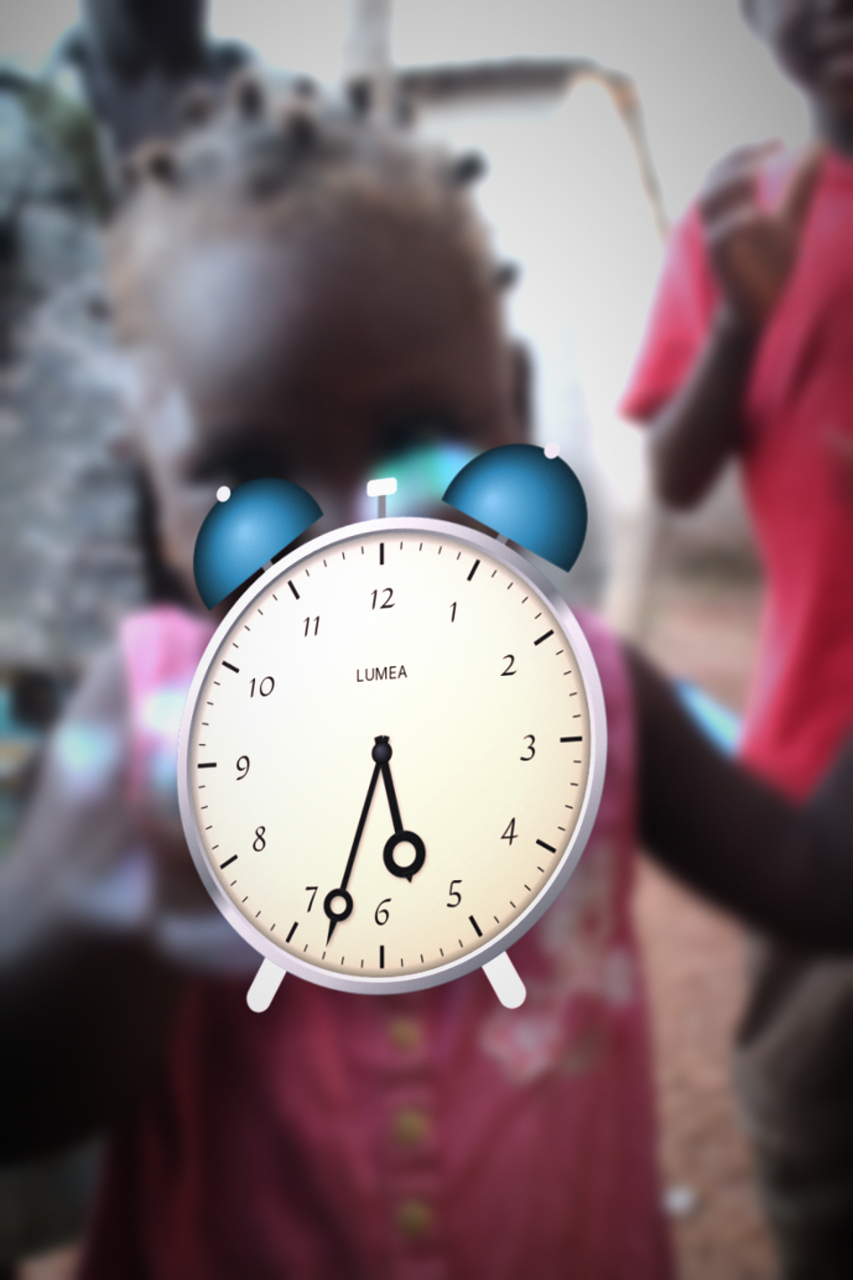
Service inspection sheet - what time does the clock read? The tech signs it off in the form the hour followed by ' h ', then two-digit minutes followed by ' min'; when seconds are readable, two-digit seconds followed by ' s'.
5 h 33 min
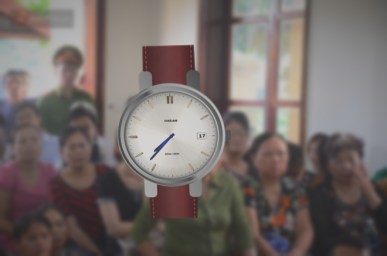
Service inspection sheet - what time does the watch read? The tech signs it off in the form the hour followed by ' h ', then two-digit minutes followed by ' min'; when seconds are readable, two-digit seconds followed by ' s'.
7 h 37 min
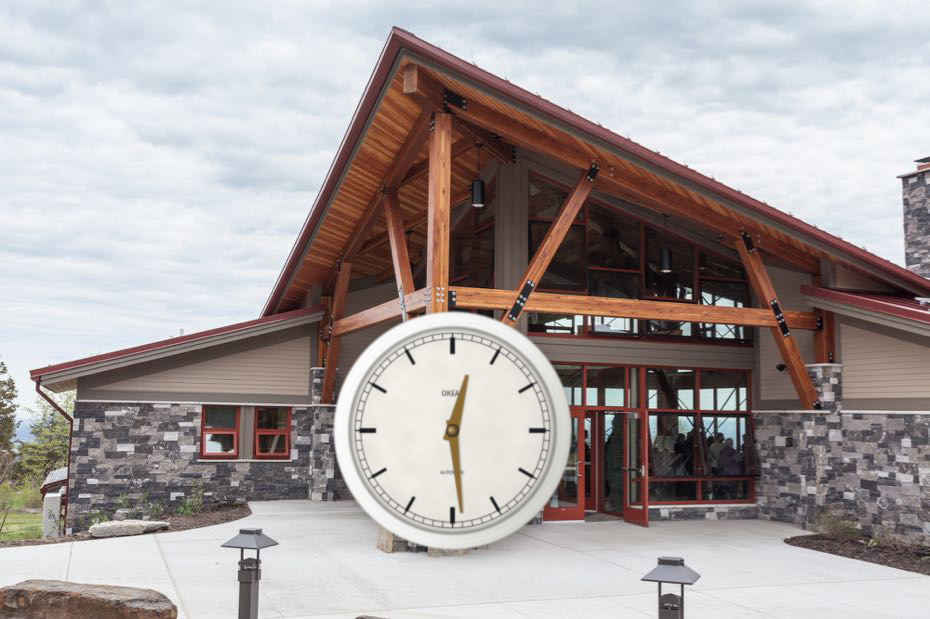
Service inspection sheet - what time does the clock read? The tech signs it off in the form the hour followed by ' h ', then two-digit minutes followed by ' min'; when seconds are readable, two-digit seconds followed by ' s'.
12 h 29 min
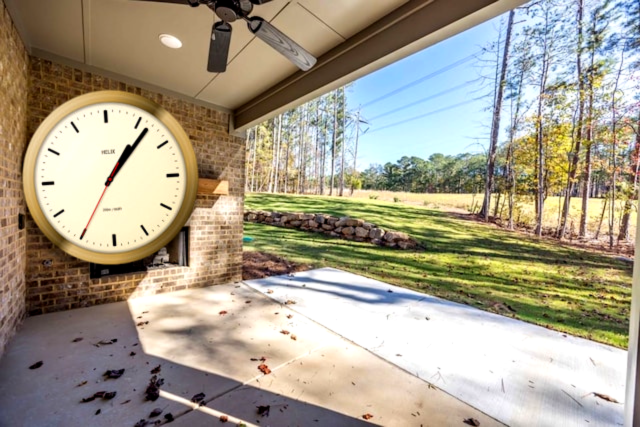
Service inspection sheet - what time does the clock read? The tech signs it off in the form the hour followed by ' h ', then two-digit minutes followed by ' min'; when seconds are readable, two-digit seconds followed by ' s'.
1 h 06 min 35 s
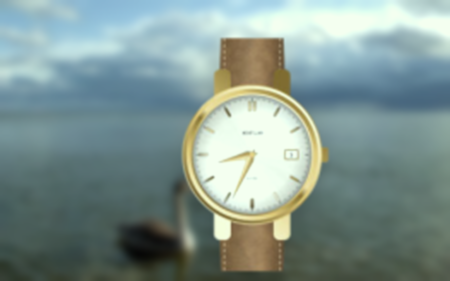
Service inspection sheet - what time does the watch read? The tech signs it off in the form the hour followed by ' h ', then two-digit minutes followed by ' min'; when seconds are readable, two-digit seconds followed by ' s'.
8 h 34 min
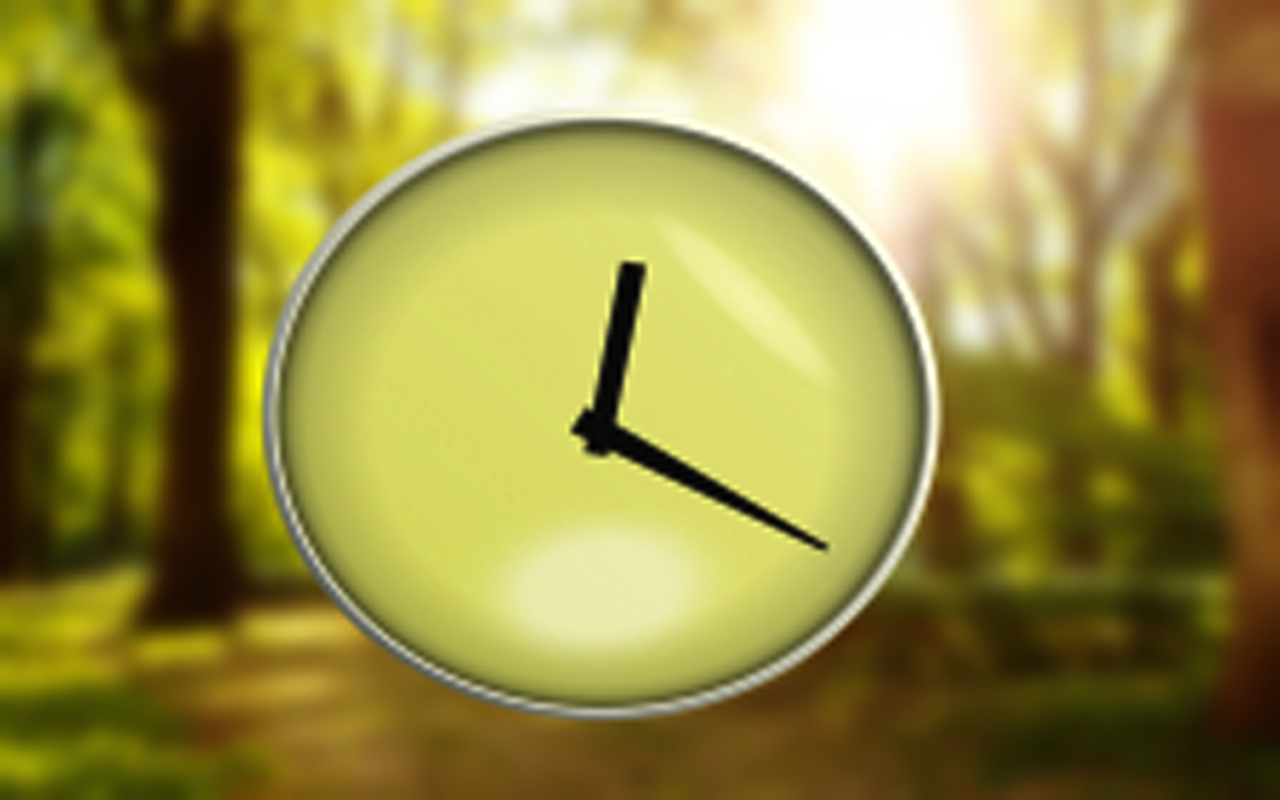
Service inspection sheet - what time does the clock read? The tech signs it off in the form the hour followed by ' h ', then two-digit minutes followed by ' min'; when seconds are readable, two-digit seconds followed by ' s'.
--------------------------------
[Task statement]: Put the items starting at the first one and ending at the line containing "12 h 29 min" into a two-column CSV with the headers text and answer, one row per item. Place each value in a single quoted field with line breaks replaced by spaces, and leave the pictures out.

[Final answer]:
text,answer
"Service inspection sheet - what time does the clock read? The tech signs it off in the form the hour followed by ' h ', then two-digit minutes followed by ' min'; when seconds are readable, two-digit seconds followed by ' s'.","5 h 33 min"
"Service inspection sheet - what time does the watch read? The tech signs it off in the form the hour followed by ' h ', then two-digit minutes followed by ' min'; when seconds are readable, two-digit seconds followed by ' s'.","7 h 37 min"
"Service inspection sheet - what time does the clock read? The tech signs it off in the form the hour followed by ' h ', then two-digit minutes followed by ' min'; when seconds are readable, two-digit seconds followed by ' s'.","12 h 29 min"